Но, как известно каждому уму,
Всё – прах и суета в подлунном мире!
Я глубже эту истину пойму,
Когда мне стукнет семьдесят четыре.

И порешив на этом же году,
Что мы без Бога плеснеем и стынем,
Обвешавшись веригами пойду
На поклоненье тамошним святыням.

И ко всему мирскому слеп и глух,
Я буду в каждом встречном поселеньи
Пугать неразговорчивых старух
Рассказами о светопреставленьи.

И, наконец, на семьдесят шестом,
В Боливии, в местечке Санта-Роза,
Чрезмерным изнурив себя постом,
Скончаюсь от артериосклероза.

"Поэма о дне" написана 1 марта. Суббота – 5 марта. Среда.

1924 года в Москве

"Над рассудком празднуя победу…"

Над рассудком празднуя победу
Все равно на радость иль беду
Я с тобой в Австралию поеду
В этом или в будущем году.

Пусть нас шторм раскачивает бурно
В океане грозном и седом,
Бросит якорь в гавани Мельбурна
Точно в срок наш плавающий дом.

Будет запад золот и рубинов,
И под гонг, сумятицу и крик,
Ты к себе, а я свой дом покинув,
Мы сойдем на странный материк.

Где с рычаньем рыщет динго карий
И заводят шумную игру
В голубой тени араукарий
Удивительные кенгуру.

Где из чащи эвкалиптов видно
Как с густой слюной на языке,
Подползает жадная ехидна
К утконосу спящему в песке.

Где забравшись на ночь в дикий крокус,
Казуар лишается хвоста,
И гигантский светится Канопус
Под созвездьем Южного Креста.

Где – увы! – невежественны массы
И вполне возможно, что весной
Невоспитанные папуасы
Захотят полакомиться мной.

Но и с перспективами такими
Я не против выскажусь, а за,
Коль зовут последовать за ними
Эти первобытные глаза.

<1924 г. 16 июня. Понедельник.

Москва>

"Мы слушаем стихи, о ритмах говорим…"

Мы слушаем стихи, о ритмах говорим,
Но разве утаить в мешке возможно шило?
И может быть уже в классический Нарым
Кого-нибудь из нас судьба послать решила.

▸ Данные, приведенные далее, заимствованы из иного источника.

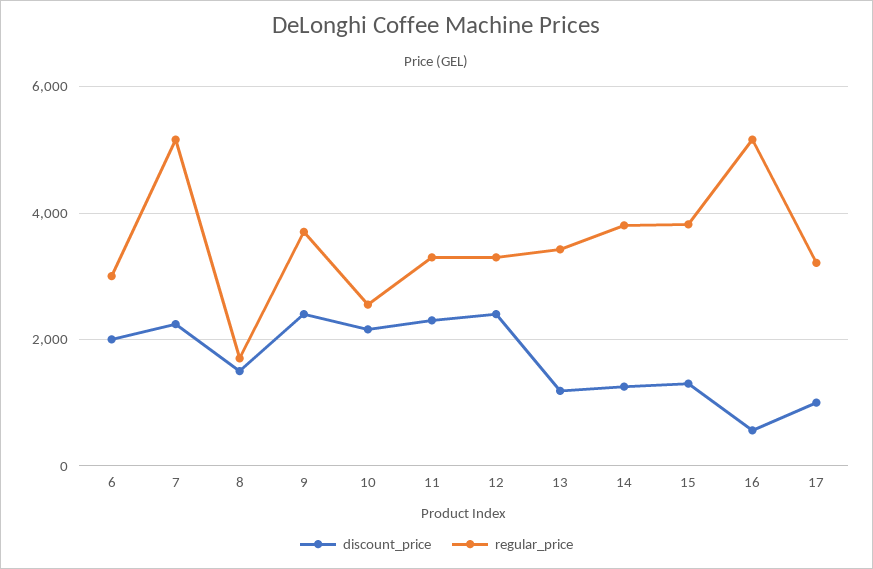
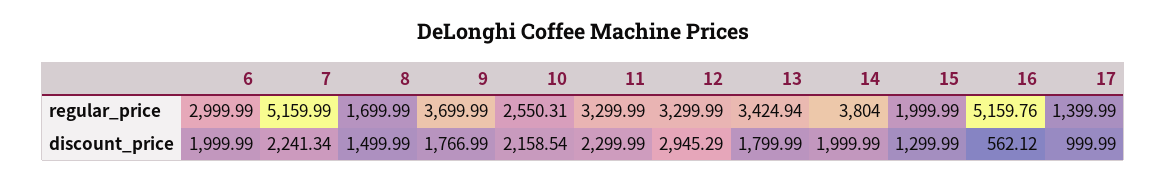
  {
    "discount_price": {
      "6": 1999.99,
      "7": 2241.34,
      "8": 1499.99,
-     "9": 2400,
+     "9": 1766.99,
      "10": 2158.54,
      "11": 2299.99,
-     "12": 2400,
+     "12": 2945.29,
-     "13": 1200,
+     "13": 1799.99,
-     "14": 1200,
+     "14": 1999.99,
      "15": 1299.99,
      "16": 562.12,
      "17": 999.99
    },
    "regular_price": {
      "6": 2999.99,
      "7": 5159.99,
      "8": 1699.99,
      "9": 3699.99,
      "10": 2550.31,
      "11": 3299.99,
      "12": 3299.99,
      "13": 3424.94,
      "14": 3804,
-     "15": 3800,
+     "15": 1999.99,
      "16": 5159.76,
-     "17": 3200
+     "17": 1399.99
    }
  }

И если для меня готов такой удел,
Я с первого же дня без всяких промедлений
Займусь с энергией, достойной лучших дел,
Организацией сознательных тюленей.

Пока в них интерес к ученью не зачах,
Мы политграмоту закончим в три урока,
Затем я освещу им в пламенных речах
Путь классовой борьбы достаточно широко.

И убедившись в том, что поняли они,
Что масса лозунги как следует впитала,
Я с увлечением столь редким в наши дни,
Прочту им, наконец, кой-что из "Капитала".